The stocks of Fannie Mae and Freddie Mac were downgraded Tuesday by Steven Eisman, a CIBC Oppenheimer analyst, in response to formation of an industry coalition that seeks to limit the two companies' expansion into new business lines.
He gave both companies "hold" ratings, down from "strong buy."
"For the first time in many years," he said in a report, "political issues will dominate these stocks" and "could plague the stock prices of both companies for all of 1999." Activities that "carry the agencies beyond a pure secondary market role" include Freddie's experiments in the home equity market and Fannie's expansion into the manufactured housing market, he added.
The two companies "now touch on too many industries for those industries to just stand still like potted plants," he said. "These industries are almost certainly going to fight, and that movement is only in its early stages."
A spokesman for Fannie Mae said the company does not discuss "individual analysts' assessments of Fannie Mae." Freddie Mac did not immediately return a call seeking comment.
Mr.
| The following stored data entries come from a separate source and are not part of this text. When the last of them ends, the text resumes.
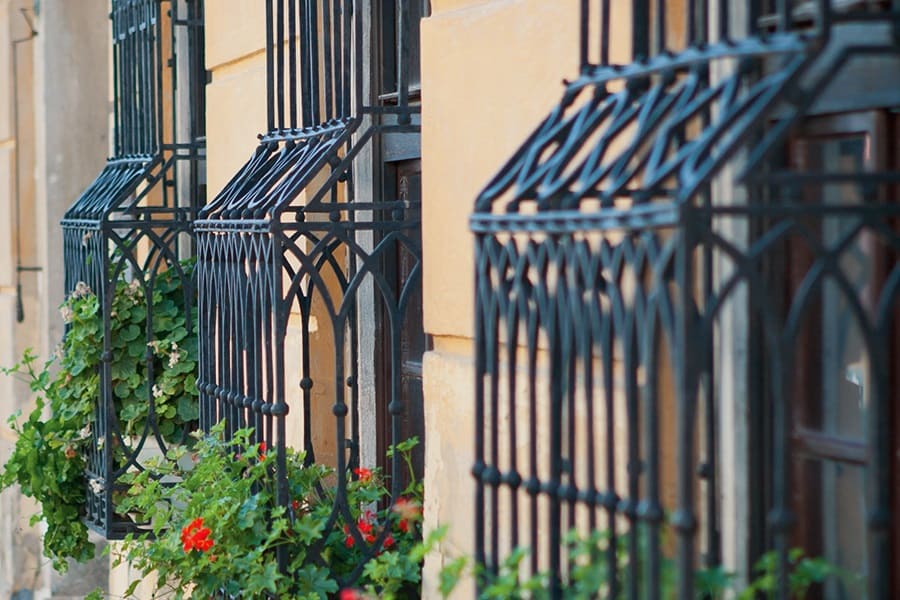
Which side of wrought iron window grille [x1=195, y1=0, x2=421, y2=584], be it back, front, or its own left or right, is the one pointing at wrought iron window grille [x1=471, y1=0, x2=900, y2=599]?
left

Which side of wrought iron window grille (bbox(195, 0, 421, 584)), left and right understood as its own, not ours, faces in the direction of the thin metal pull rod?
right

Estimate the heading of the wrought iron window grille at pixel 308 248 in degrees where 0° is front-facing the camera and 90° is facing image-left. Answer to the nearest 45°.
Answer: approximately 90°

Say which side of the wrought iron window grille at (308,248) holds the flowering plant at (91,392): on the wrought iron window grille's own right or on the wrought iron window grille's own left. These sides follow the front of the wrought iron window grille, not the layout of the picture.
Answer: on the wrought iron window grille's own right
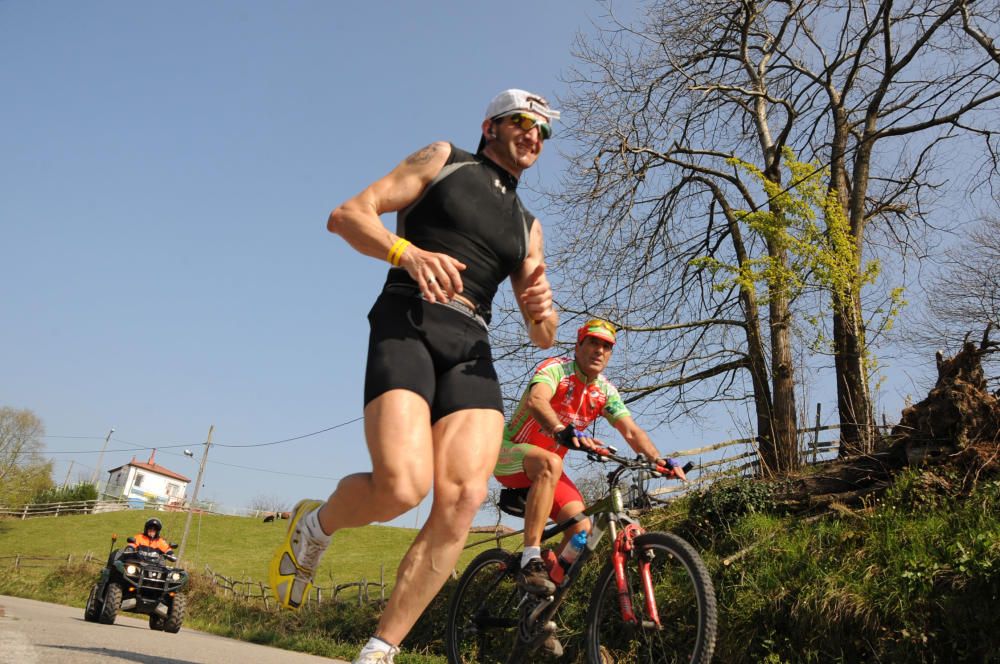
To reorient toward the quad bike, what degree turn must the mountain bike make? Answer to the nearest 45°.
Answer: approximately 180°

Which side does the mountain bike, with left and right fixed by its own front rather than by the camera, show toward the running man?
right

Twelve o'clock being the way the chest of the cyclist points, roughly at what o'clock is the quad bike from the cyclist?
The quad bike is roughly at 6 o'clock from the cyclist.

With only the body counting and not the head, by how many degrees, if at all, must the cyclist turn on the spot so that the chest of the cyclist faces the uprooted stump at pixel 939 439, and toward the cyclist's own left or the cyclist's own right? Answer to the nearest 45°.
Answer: approximately 90° to the cyclist's own left

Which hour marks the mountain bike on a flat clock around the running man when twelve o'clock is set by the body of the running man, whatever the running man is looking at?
The mountain bike is roughly at 9 o'clock from the running man.

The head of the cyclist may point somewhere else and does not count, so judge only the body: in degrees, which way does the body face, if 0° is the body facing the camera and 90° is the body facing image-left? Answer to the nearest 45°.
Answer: approximately 315°
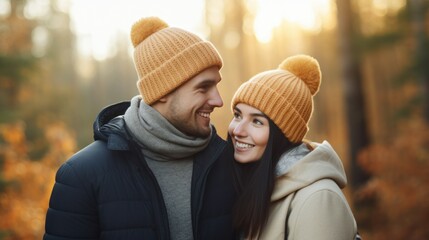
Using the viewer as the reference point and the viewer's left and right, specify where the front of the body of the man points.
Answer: facing the viewer and to the right of the viewer

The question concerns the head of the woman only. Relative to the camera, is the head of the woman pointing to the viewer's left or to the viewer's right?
to the viewer's left

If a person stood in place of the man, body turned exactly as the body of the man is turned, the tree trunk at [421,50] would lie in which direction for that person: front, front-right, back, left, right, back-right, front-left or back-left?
left

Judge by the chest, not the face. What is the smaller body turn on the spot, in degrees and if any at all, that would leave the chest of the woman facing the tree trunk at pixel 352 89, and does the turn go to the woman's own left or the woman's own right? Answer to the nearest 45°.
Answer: approximately 135° to the woman's own right

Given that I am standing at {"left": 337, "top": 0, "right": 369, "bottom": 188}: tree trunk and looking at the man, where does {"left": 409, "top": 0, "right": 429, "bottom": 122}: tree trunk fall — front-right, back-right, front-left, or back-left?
back-left

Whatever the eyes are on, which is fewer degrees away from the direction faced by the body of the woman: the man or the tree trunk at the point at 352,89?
the man

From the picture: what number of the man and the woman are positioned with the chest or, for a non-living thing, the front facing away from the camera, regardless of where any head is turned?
0

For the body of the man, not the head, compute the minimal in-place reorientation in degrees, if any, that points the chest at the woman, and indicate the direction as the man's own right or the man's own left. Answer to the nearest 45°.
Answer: approximately 45° to the man's own left

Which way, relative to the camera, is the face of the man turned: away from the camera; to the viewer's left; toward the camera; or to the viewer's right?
to the viewer's right

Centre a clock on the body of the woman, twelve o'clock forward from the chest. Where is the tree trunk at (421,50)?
The tree trunk is roughly at 5 o'clock from the woman.
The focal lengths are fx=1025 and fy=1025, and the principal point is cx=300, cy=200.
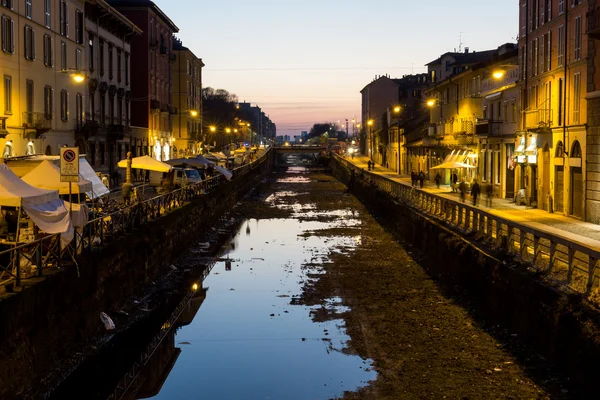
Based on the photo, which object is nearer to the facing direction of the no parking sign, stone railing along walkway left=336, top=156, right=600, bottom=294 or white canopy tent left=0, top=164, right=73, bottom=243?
the white canopy tent

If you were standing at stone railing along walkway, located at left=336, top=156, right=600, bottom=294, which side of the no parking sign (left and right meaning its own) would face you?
left

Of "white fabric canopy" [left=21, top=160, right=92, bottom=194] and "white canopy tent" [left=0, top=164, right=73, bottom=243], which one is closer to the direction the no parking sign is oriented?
the white canopy tent

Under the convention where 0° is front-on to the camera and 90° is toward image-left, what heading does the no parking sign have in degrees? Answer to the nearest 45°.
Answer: approximately 0°

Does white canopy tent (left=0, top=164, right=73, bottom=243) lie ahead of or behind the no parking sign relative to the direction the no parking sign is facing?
ahead
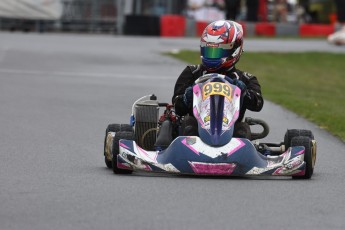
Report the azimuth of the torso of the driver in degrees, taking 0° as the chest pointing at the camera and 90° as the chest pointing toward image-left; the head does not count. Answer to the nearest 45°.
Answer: approximately 0°
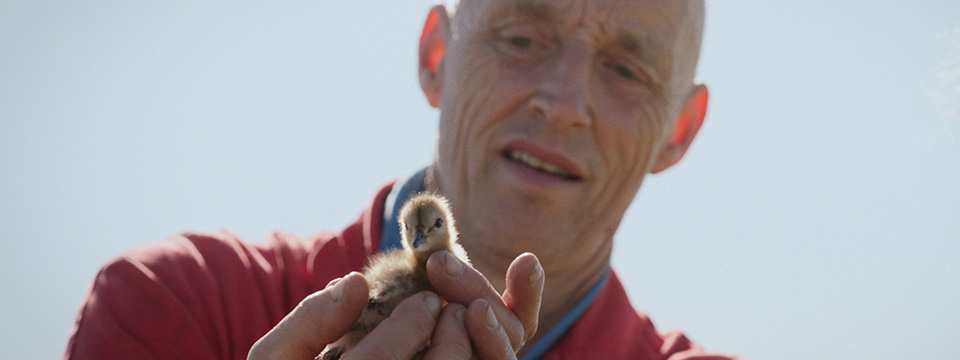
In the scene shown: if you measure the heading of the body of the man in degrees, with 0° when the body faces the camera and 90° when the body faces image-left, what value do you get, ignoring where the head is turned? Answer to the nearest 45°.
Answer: approximately 0°
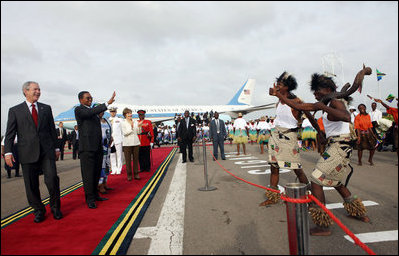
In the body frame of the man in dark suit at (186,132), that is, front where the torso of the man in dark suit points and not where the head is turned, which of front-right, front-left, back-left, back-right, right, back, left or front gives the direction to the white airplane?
back

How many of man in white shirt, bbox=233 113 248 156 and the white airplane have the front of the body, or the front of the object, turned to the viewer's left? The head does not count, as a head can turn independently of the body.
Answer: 1

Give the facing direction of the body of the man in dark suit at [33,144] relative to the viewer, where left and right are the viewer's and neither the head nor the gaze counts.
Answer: facing the viewer

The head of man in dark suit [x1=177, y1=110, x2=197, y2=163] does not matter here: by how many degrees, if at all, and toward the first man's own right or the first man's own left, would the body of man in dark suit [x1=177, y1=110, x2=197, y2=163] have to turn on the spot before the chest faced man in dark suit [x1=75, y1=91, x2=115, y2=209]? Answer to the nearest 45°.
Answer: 0° — they already face them

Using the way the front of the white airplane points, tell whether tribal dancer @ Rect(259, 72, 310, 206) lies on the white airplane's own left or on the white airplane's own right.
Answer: on the white airplane's own left

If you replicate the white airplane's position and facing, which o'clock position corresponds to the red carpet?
The red carpet is roughly at 9 o'clock from the white airplane.

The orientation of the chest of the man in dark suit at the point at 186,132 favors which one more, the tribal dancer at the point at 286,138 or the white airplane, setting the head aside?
the tribal dancer

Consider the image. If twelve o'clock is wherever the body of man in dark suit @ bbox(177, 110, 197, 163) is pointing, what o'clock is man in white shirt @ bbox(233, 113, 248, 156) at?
The man in white shirt is roughly at 8 o'clock from the man in dark suit.

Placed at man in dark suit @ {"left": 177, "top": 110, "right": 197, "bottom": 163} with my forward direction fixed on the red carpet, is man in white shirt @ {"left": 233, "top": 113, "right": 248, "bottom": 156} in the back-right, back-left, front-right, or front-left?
back-left

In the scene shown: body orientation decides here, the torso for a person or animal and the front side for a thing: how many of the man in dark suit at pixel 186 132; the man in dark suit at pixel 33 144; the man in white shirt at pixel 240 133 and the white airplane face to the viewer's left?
1

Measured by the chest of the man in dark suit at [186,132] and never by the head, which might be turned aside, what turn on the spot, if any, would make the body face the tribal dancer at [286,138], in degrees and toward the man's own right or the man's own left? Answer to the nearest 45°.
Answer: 0° — they already face them

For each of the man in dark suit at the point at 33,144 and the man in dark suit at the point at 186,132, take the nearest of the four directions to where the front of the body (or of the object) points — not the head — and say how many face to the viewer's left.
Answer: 0

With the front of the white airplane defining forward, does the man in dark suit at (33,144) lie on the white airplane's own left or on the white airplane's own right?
on the white airplane's own left

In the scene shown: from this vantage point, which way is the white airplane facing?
to the viewer's left

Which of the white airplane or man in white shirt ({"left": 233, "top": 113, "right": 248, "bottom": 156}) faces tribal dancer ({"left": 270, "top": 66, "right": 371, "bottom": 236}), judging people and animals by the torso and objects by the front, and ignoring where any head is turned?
the man in white shirt

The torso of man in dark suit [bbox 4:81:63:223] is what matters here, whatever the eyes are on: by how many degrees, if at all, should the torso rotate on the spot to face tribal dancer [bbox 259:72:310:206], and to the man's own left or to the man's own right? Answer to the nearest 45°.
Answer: approximately 45° to the man's own left

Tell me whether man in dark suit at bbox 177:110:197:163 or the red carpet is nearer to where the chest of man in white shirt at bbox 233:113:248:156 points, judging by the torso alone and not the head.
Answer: the man in dark suit

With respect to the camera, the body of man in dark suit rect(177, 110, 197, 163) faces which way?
toward the camera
Eisman said his main concerns do not stem from the risk-based capital guidelines proposed by the Office of Federal Housing Enterprise Oversight-Fannie's and Freddie's financial regulator-but from the emerging "rein-in-the-agencies movement" trying to guard against any expansion of the GSEs' business areas.
The movement by lenders and others, in response to what they view as "charter creep" by Fannie and Freddie, is "new and gaining strength," Mr. Eisman wrote. The continuation of this movement has led him to see "little upside in either stock," he said.
But other analysts have optimistic views of these stocks. Bruce W. Harting of Lehman Brothers, with a "buy" rating for both companies, said the two are "trading at their low points for the year," offering an "entry point for the balance of the year."
Fannie's stock closed at $68.8125 on Wednesday, down 0.54% from Tuesday's close. Freddie's stock closed at $57.5625, up 1.21%.
As for the formation of a coalition, Mr. Harting said he regards it as "the North American Mortgage Treaty Organization, as opposed to some kind of strike force that is aiming to hit at the basic business of Fannie or Freddie."
He said he expects the companies to report successive earnings gains for each quarter of 1999.
The two analysts also differed in their interpretation of the recent partnership between Freddie Mac and Norwest Mortgage Inc., under which Norwest will sell Freddie all its loans in exchange for Freddie's allowing Norwest to use its own automated underwriting system and providing better prices for guarantee fees. Mr. Eisman said a price war could emerge in the industry, but Mr. Harting said the alliance reflects Norwest's "exercise of technology independence."